The Company also has an Internal Audit Management Committee that reports to the Board and authorises investigations (as necessary) to ensure the Company fulfils its corporate governance responsibilities relating to the effectiveness of the Company’s group operations & control environment. Audit investigations are completed by the Sony Interactive Entertainment Europe Limited Risk & Control team and reported to the Internal Audit Management Committee and the Sony Corporation Risk & Control Department. The Internal Audit Management Committee reports to the Board and all minutes of Internal Audit Management Committee meetings are sent to Board members. 

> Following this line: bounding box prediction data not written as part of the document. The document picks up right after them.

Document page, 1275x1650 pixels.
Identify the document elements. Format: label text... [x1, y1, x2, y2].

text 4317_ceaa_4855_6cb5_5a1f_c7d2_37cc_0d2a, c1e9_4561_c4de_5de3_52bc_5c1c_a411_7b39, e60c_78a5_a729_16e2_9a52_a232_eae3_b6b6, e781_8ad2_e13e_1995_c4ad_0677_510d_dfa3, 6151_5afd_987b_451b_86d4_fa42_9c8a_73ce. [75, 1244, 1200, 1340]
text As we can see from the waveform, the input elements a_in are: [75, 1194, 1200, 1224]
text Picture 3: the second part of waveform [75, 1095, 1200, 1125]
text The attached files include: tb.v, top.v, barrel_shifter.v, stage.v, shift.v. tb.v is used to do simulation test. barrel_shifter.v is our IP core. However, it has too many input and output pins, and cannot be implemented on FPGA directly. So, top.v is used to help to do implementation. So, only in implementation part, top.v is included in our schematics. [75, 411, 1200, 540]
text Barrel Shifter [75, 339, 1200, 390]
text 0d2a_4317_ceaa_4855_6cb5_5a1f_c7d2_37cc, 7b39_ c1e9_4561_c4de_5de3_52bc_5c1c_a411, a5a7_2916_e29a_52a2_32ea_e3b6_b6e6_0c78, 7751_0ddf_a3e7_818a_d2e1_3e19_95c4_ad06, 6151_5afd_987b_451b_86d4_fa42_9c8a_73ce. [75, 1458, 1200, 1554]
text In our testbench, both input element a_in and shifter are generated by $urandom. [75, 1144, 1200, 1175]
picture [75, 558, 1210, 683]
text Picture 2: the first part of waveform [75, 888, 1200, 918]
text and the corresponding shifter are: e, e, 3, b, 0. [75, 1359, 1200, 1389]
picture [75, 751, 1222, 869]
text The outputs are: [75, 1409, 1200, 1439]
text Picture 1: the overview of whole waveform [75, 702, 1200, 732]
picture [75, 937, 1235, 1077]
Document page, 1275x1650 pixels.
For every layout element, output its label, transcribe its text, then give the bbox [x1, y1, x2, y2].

Our continual and thorough engagement with service providers, suppliers and employees gives us a unique insight into all aspects of our business as well as the wider market.  This ensures we are able quickly to identify risks as well as opportunities for the Company.  


The Company takes advantage of several multifunctional leadership teams to help formulate the Company's future business plans.  

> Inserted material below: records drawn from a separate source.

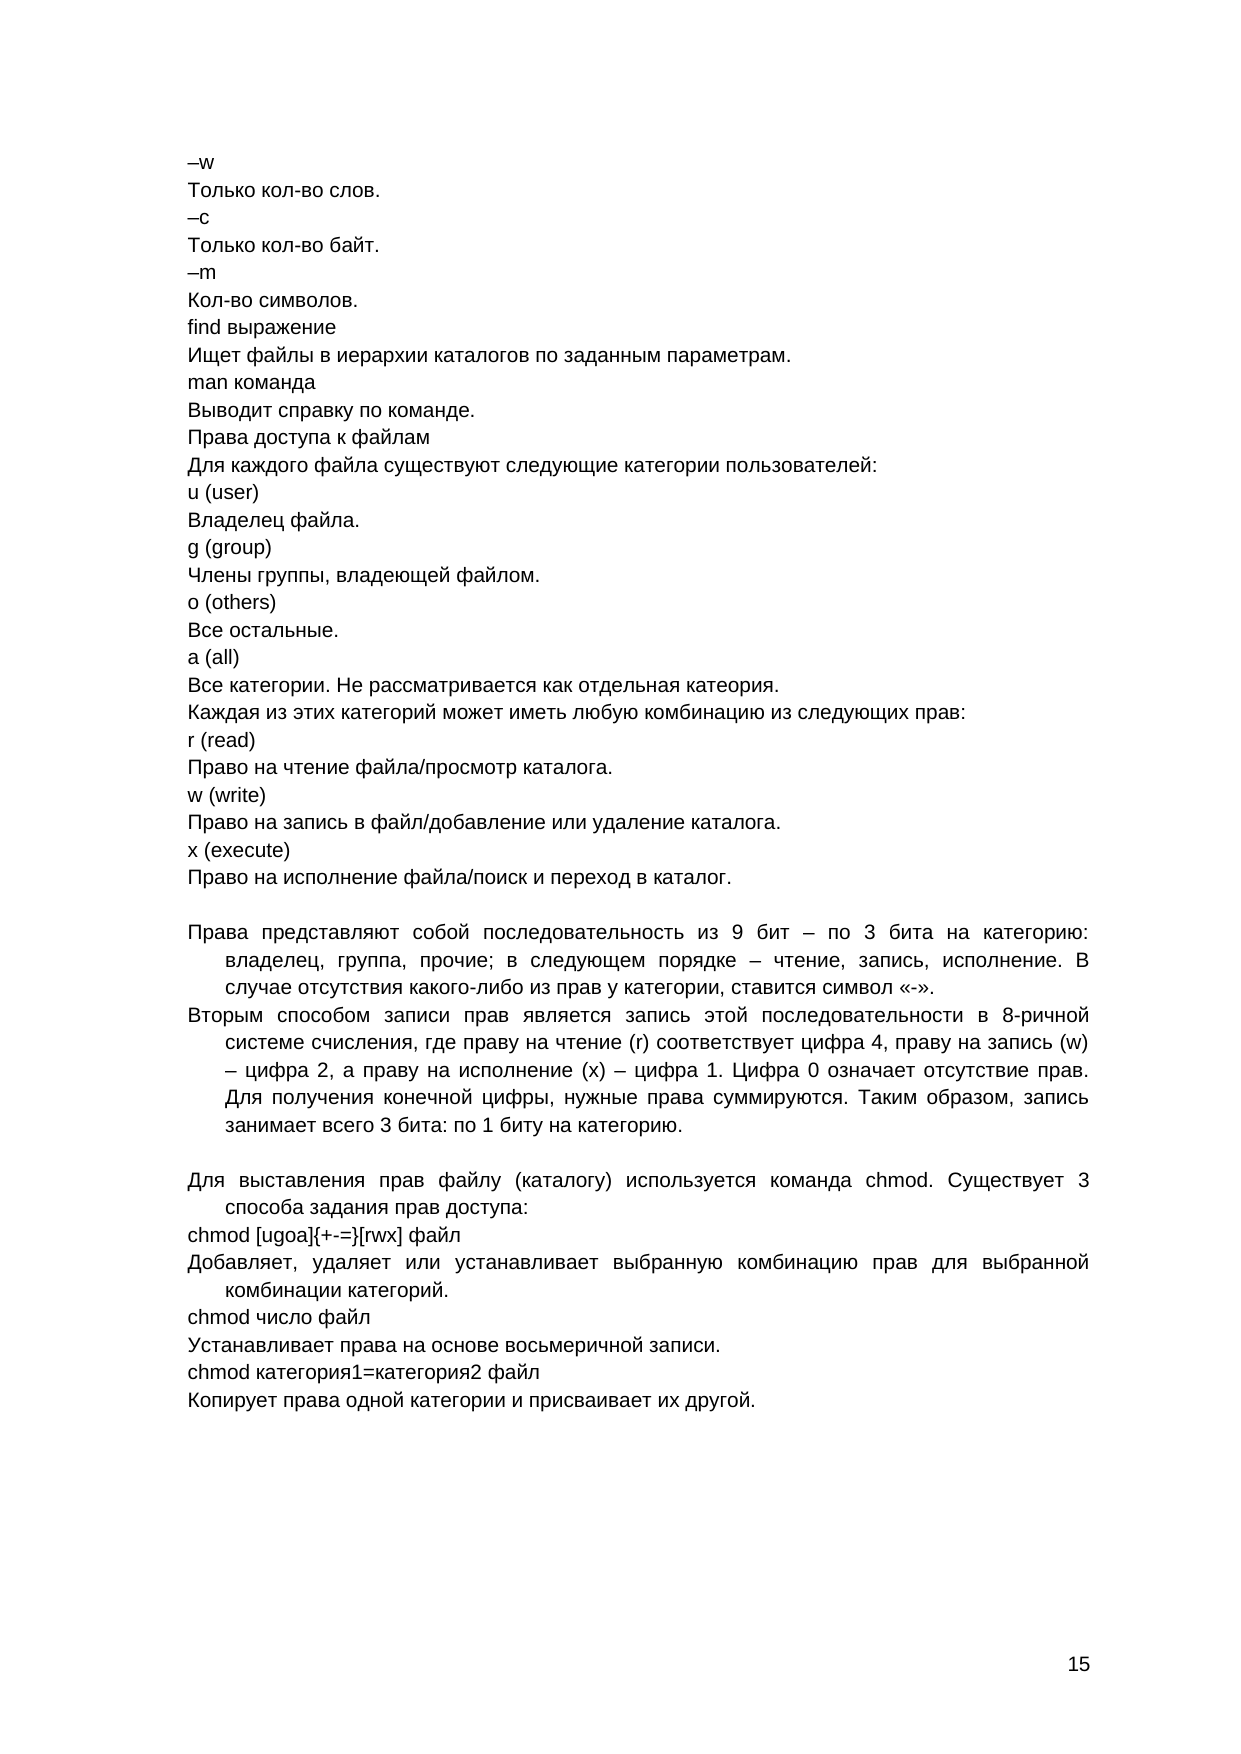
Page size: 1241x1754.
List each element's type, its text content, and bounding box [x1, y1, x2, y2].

text Ищет файлы в иерархии каталогов по заданным параметрам. [187, 342, 1090, 366]
text –c [187, 205, 1090, 229]
text x (execute) [187, 837, 1090, 861]
text Право на исполнение файла/поиск и переход в каталог. [187, 865, 1090, 889]
text Добавляет, удаляет или устанавливает выбранную комбинацию прав для выбранной комбинации категорий. [187, 1250, 1090, 1301]
text Право на запись в файл/добавление или удаление каталога. [187, 810, 1090, 834]
text o (others) [187, 590, 1090, 614]
text g (group) [187, 535, 1090, 559]
text chmod [ugoa]{+-=}[rwx] файл [187, 1222, 1090, 1246]
text Право на чтение файла/просмотр каталога. [187, 755, 1090, 779]
text Для выставления прав файлу (каталогу) используется команда chmod. Существует 3 способа задания прав доступа: [187, 1167, 1090, 1219]
text Устанавливает права на основе восьмеричной записи. [187, 1332, 1090, 1356]
text w (write) [187, 782, 1090, 806]
text Копирует права одной категории и присваивает их другой. [187, 1387, 1090, 1411]
text Вторым способом записи прав является запись этой последовательности в 8-ричной системе счисления, где праву на чтение (r) соответствует цифра 4, праву на запись (w) – цифра 2, а праву на исполнение (x) – цифра 1. Цифра 0 означает отсутствие прав. Для получения конечной цифры, нужные права суммируются. Таким образом, запись занимает всего 3 бита: по 1 биту на категорию. [187, 1002, 1090, 1136]
text r (read) [187, 727, 1090, 751]
text Для каждого файла существуют следующие категории пользователей: [187, 452, 1090, 476]
text Права представляют собой последовательность из 9 бит – по 3 бита на категорию: владелец, группа, прочие; в следующем порядке – чтение, запись, исполнение. В случае отсутствия какого-либо из прав у категории, ставится символ «-». [187, 920, 1090, 999]
text a (all) [187, 645, 1090, 669]
text chmod категория1=категория2 файл [187, 1360, 1090, 1384]
text Кол-во символов. [187, 287, 1090, 311]
text find выражение [187, 315, 1090, 339]
text Каждая из этих категорий может иметь любую комбинацию из следующих прав: [187, 700, 1090, 724]
text Все остальные. [187, 617, 1090, 641]
text u (user) [187, 480, 1090, 504]
text chmod число файл [187, 1305, 1090, 1329]
text –w [187, 150, 1090, 174]
text Права доступа к файлам [187, 425, 1090, 449]
text Все категории. Не рассматривается как отдельная катеория. [187, 672, 1090, 696]
text man команда [187, 370, 1090, 394]
text Выводит справку по команде. [187, 397, 1090, 421]
text Члены группы, владеющей файлом. [187, 562, 1090, 586]
text Только кол-во байт. [187, 232, 1090, 256]
text Только кол-во слов. [187, 177, 1090, 201]
text Владелец файла. [187, 507, 1090, 531]
text –m [187, 260, 1090, 284]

These are cross-functional teams made up of internal subject matter experts.  Each team holds a series of meetings throughout the year to continue the prioritisation of ideas and plan development, where insight is shared and ideas debated.

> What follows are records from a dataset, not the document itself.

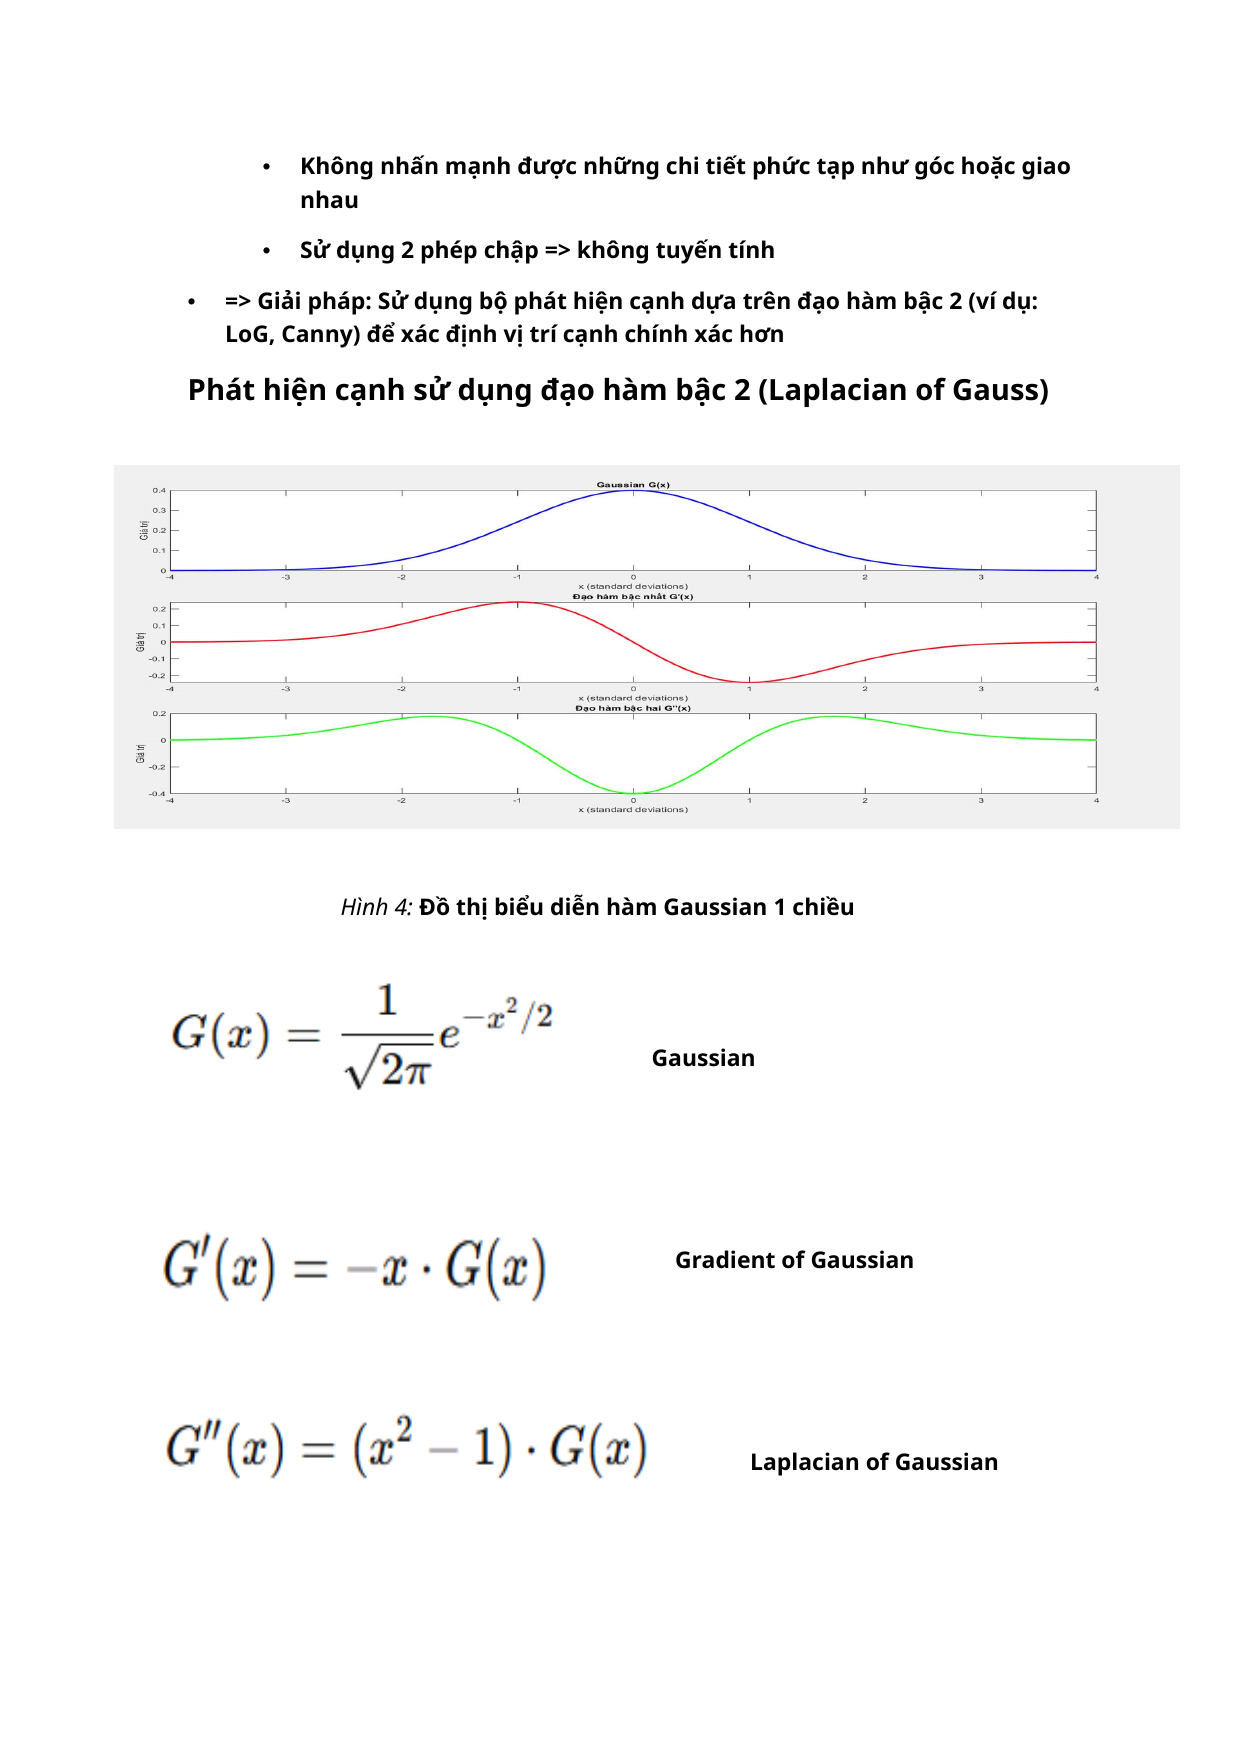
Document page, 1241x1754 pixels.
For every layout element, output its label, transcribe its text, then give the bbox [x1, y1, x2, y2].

picture [152, 1387, 668, 1506]
picture [113, 465, 1181, 829]
list => Giải pháp: Sử dụng bộ phát hiện cạnh dựa trên đạo hàm bậc 2 (ví dụ: LoG, Canny) để xác định vị trí cạnh chính xác hơn [187, 284, 1090, 349]
text Hình 4: Đồ thị biểu diễn hàm Gaussian 1 chiều [150, 891, 1090, 922]
list Không nhấn mạnh được những chi tiết phức tạp như góc hoặc giao nhau [262, 150, 1090, 215]
list Sử dụng 2 phép chập => không tuyến tính [262, 234, 1090, 265]
picture [150, 1194, 596, 1349]
text Gradient of Gaussian [596, 1244, 1090, 1275]
text Gaussian [583, 1042, 1090, 1073]
text Phát hiện cạnh sử dụng đạo hàm bậc 2 (Laplacian of Gauss) [187, 369, 1090, 408]
text Laplacian of Gaussian [668, 1446, 1090, 1477]
picture [150, 936, 583, 1121]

Where relevant, additional research is conducted and business cases developed to support decisions taken. The teams regularly report progress to Board members.


Principle 5 – Remuneration


The Company has no employees.  Directors are not compensated for their services as directors. 


Principle 6 – Stakeholders



As an entity that is responsible for the marketing and digital distribution of entertainment content and services accessible from the family of PlayStation platforms and other internet connected devices, such as the PlayStation Network, the Company engages directly with users of the PlayStation Network. All users of the PlayStation Network are expected to adhere to the PlayStation Network terms of service.



All Sony Groupsuppliers and contractors are expected to adhere to Sony’s ethical values and comply with Sony policies concerning compliance with laws, respect for human rights and fair labour and employment practices, including but not limited to the Code. The Code prohibits any form of forced, involuntary or child labour in our operations. All Sony Group companies (sometimes collectively referred to as “Sony”) have adopted the Sony Supply Chain Code of Conduct (the “Supply Chain Code”) for electronics products suppliers. The Supply Chain Code, which incorporates the RBA Code of Conduct, establishes standards designed to, among other things, ensure that human rights of workers are upheld


and that workers are treated with respect and dignity by suppliers. In particular, the Supply Chain Code prohibits forced, bonded or indentured labour, involuntary prison labour, slavery and human trafficking. The         Supply Chain   Code    is          available           at

The Supply Chain Code is aligned with the UN Guiding Principles on Business and Human Rights, the ILO Declaration on Fundamental Principles and Rights at Work and the UN Declaration of Human Rights.

The Sony Group also publishes a group-wide annual statement on the steps being taken to ensure that slavery and human trafficking do not take place in its business or supply chains. This statement also satisfies the requirements from the UK Modern Slavery Act 2015. 

The Company is committed to maintaining and improving systems and processes to help ensure that there are no human rights violations related to its business operations or supply chains. This commitment includes working with suppliers and other stakeholders to understand potential areas of risk and using the Company’s influence to help mitigate any negative impacts identified within the Company’s systems and processes.


The Company is a wholly owned subsidiary of Sony Interactive Entertainment Europe Limited. The ultimate parent undertaking is Sony Corporation and as such the Company is a member of the Sony Group. The Board aim to grow the business profitably and work collectively with the entire Sony Group to provide sustained profitable growth for shareholders and other stakeholders.  



[1] Sony Group company is any company where 50% or more of the voting rights are directly or indirectly controlled by Sony Corporation.